▸ Exercise instructions
- 1) Rewrite the stretch of the passage on Penicillidia jenynsii from "Mitochondrial genome structure" through "GeneBank is OQ127278.", changing "PCGs" to "protein-coding genes".
- 2) Name every part of the female abdomen whose features the passage on Penicillidia jenynsii describes.
- 3) Continue the passage on Penicillidia jenynsii, starting right after its last sentence.

▸ Provided text
◆ ◆ ◆ ◆ ◆
Table 1. Mitochondrial genome information used in this study
Results
Morphological features of P. jenynsii
The female abdomen was the main point of identification for P. jenynsii (Fig. 1). Tergite 1 was rounded, with 2 groups of 2–4 moderately long setae in the middle of the posterior margin. Tergite 2 had a marginal row of long setae in the middle and shorter setae laterally, as well as a group of short setae on the surface that may or may not have been present. Tergite 3 was broad and bare on the surface, with a marginal row of long and short setae. The anal segment was conical, with short hairs on the dorsal surface near the base. The connexivum between the tergal plates was bare (Rothschild and Theodor, Reference Rothschild and Theodor1967).
Figure 1. Dorsal side of female Penicillidia jenynsii.
Mitochondrial genome structure and base composition
The complete mitochondrial genome of P. jenynsii is a circular, double-stranded structure of 16 516 bp in length, consisting of 13 PCGs, 22 tRNAs, 2 rRNAs and the control region (Table 2). The A, T, G and C base compositions were 40.26%, 41.88%, 6.64% and 11.21%%, respectively. The AT content was 82.15%, with a strong AT preference. The AT-skew was −0.02, and the GC-skew was −0.26. In the complete mitochondrial genome, 23 genes are located in the majority strand (J-strand), including 9 PCGs and 14 tRNAs. The other genes are located on the minority strand (N-strand), including 4 PCGs, 8 tRNAs and 2 rRNAs (Fig. 2). The accession number for GeneBank is OQ127278.
◆ ◆ ◆ ◆ ◆
▸ Input data
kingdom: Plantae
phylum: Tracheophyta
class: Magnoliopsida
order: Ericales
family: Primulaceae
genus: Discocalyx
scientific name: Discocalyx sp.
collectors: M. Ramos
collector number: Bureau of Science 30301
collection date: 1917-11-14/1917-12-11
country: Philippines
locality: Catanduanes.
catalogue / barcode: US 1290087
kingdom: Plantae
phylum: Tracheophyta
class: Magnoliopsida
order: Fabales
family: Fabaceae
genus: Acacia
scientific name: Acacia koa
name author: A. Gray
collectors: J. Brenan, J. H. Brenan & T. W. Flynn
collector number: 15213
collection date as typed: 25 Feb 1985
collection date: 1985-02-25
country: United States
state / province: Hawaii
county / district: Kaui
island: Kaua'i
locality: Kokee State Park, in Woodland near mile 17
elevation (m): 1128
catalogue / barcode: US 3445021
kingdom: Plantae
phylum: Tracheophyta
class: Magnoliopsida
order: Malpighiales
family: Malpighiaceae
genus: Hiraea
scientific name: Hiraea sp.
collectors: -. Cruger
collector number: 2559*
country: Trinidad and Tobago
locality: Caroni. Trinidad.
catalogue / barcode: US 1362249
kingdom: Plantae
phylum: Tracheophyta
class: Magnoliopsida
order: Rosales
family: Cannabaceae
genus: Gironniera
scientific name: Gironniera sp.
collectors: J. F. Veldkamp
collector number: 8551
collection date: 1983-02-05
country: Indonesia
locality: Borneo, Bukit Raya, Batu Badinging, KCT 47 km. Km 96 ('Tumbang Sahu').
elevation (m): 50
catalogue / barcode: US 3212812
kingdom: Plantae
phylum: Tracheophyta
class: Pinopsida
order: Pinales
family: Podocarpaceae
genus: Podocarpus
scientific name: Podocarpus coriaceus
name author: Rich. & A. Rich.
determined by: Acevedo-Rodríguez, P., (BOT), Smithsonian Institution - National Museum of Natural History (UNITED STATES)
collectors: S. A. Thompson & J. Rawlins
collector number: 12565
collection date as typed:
◆ ◆ ◆ ◆ ◆
▸ Answers in order
- 1)
Mitochondrial genome structure and base composition
The complete mitochondrial genome of P. jenynsii is a circular, double-stranded structure of 16 516 bp in length, consisting of 13 protein-coding genes, 22 tRNAs, 2 rRNAs and the control region (Table 2). The A, T, G and C base compositions were 40.26%, 41.88%, 6.64% and 11.21%%, respectively. The AT content was 82.15%, with a strong AT preference. The AT-skew was −0.02, and the GC-skew was −0.26. In the complete mitochondrial genome, 23 genes are located in the majority strand (J-strand), including 9 protein-coding genes and 14 tRNAs. The other genes are located on the minority strand (N-strand), including 4 protein-coding genes, 8 tRNAs and 2 rRNAs (Fig. 2). The accession number for GeneBank is OQ127278.

- 2) Tergite 1, Tergite 2, Tergite 3, the anal segment, and the connexivum between the tergal plates.

- 3)
Figure 2. The circular mitochondrial genome map of Penicillidia jenynsii.
Table 2. Mitochondrial genome organization of Penicillidia jenynsii
Description of PCGs
There are 13 PCGs (Fig. 2). Except for 2 PCGs that start with TCG (cox1) and TTG (nad5), the other 11 PCGs start with standard ATN codons (4 ATT and 7 ATG). Except for 4 PCGs (cox1, cox2, nad4 and nad5) that ended with incomplete stop codons T, the remaining 11 PCGs (7 TAA and 2 TAG) have complete stop codons.
PCGs' codon usage and RSCU were calculated (Fig. 3). The results show that UUA, AUU, UUU and AUA were the most frequently used codons among the P. jenynsii's mitochondrial PCGs, and GCG, CCG and AGG were less frequently used codons.
Figure 3. Relative synonymous codon usage (RSCU) of Penicillidia jenynsii.
The Ka, Ks and Ka/Ks were computed for each PCG, and details are shown in Fig. 4. The values of Ka/Ks ranged from 0.07 to 2.52. The evolution rate of 13 PCGs was sequentially nad1 > nad2 > nad4L > nd6 > nad4 > nad5 > nad3 > atp8 > atp6 > cox3 > cox2 > cytb > cox1. Among them, nad1 was positively selected (Ka/Ks > 1), while other genes were purified (Ka/Ks < 1).
Figure 4. Ka, Ks and Ka/Ks of 13 PCGs of Penicillidia jenynsii.
tRNA, rRNA genes and control region
The length of the 22 tRNAs ranges from 54 to 71 bp. All tRNAs fold into a typical cloverleaf structure except trnF that lacked the TΨC arms and trnS1 that lacked the dihydrouracil (DHU) arm (Fig. S1). The 16S rRNA was 1273 bp in length with 83.82% AT content, which was located between trnL1 and trnV. The 12S rRNA was 789 bp in length with 81.10% AT content, which was located between trnV and the control region. The control region was located between trnV and trnI, with a sequence length of 1717 bp. Furthermore, the AT content was 90.62%.
Phylogenetic analysis of P. jenynsii
Genetic distance
The analysis of corrected genetic distances was performed to investigate the phylogenetic relationships of the superfamily Hippoboscoidea (Table 3). The range of genetic distance is from 0.114 to 0.298. The average genetic distance is 0.270. Among the genetic distances of P. jenynsii and others, the genetic distance between P. jenynsii and Phthiridium szechuanum is the smallest (0.138).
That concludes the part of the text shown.